TASK TO COMPLETE: Using the listing below, extract each line that has the word "Çelik" in it.

EXERCISE MATERIALS:

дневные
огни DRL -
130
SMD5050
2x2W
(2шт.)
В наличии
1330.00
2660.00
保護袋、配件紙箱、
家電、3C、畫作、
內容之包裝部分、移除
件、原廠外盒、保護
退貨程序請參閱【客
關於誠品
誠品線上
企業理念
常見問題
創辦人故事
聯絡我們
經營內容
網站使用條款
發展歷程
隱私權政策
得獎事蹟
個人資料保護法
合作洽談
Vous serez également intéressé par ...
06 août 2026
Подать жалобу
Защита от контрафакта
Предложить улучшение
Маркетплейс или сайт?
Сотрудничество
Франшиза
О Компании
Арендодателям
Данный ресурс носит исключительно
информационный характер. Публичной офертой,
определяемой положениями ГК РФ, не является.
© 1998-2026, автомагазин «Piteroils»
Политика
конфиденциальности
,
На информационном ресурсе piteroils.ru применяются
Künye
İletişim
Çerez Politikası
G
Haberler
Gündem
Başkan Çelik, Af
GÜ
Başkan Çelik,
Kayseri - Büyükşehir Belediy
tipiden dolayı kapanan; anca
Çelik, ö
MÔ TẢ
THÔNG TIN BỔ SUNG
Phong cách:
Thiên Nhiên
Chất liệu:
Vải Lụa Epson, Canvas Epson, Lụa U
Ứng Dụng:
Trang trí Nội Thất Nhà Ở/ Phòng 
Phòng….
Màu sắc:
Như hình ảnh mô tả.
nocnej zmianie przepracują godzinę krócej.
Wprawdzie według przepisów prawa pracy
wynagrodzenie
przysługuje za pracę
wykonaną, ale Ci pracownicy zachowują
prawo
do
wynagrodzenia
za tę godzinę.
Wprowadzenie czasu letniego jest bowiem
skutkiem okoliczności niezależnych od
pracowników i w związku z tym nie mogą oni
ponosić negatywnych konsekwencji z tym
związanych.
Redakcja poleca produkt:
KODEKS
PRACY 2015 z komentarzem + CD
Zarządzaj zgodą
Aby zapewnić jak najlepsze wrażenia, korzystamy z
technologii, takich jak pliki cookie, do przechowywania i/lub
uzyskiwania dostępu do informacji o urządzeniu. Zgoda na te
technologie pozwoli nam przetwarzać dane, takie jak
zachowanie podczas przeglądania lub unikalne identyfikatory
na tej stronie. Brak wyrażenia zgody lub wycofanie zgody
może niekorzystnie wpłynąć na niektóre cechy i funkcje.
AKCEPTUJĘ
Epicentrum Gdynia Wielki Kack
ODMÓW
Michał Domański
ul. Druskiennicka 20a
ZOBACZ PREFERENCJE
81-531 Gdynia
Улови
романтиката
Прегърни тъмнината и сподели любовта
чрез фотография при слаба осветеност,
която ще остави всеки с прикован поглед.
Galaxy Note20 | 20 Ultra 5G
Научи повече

SOLVED PROBLEM:
Başkan Çelik, Af
Başkan Çelik,
Çelik, ö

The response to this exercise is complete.